### What the task requires
Print out all the records, word for word.

### Supplied entries
· · · ·
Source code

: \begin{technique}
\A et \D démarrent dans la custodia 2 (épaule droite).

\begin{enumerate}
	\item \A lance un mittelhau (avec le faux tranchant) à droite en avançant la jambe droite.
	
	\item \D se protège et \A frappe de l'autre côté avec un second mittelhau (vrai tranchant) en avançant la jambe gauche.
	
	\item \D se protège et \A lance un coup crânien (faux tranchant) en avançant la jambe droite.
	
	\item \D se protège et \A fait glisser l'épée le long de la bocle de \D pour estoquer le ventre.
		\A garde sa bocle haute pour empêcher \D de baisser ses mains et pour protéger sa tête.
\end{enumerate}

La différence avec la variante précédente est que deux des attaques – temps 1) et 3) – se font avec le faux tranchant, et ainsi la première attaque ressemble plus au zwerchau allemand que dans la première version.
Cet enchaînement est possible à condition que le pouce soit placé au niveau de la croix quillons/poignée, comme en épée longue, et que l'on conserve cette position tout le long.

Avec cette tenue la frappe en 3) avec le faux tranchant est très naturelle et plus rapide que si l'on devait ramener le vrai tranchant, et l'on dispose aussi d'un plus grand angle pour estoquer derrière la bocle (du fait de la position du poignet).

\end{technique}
· · · ·
### Reply to the exercise
Source code

: \begin{technique}
\A et \D démarrent dans la custodia 2 (épaule droite).

\begin{enumerate}
	\item \A lance un mittelhau (avec le faux tranchant) à droite en avançant la jambe droite.
	
	\item \D se protège et \A frappe de l'autre côté avec un second mittelhau (vrai tranchant) en avançant la jambe gauche.
	
	\item \D se protège et \A lance un coup crânien (faux tranchant) en avançant la jambe droite.
	
	\item \D se protège et \A fait glisser l'épée le long de la bocle de \D pour estoquer le ventre.
		\A garde sa bocle haute pour empêcher \D de baisser ses mains et pour protéger sa tête.
\end{enumerate}

La différence avec la variante précédente est que deux des attaques – temps 1) et 3) – se font avec le faux tranchant, et ainsi la première attaque ressemble plus au zwerchau allemand que dans la première version.
Cet enchaînement est possible à condition que le pouce soit placé au niveau de la croix quillons/poignée, comme en épée longue, et que l'on conserve cette position tout le long.

Avec cette tenue la frappe en 3) avec le faux tranchant est très naturelle et plus rapide que si l'on devait ramener le vrai tranchant, et l'on dispose aussi d'un plus grand angle pour estoquer derrière la bocle (du fait de la position du poignet).

\end{technique}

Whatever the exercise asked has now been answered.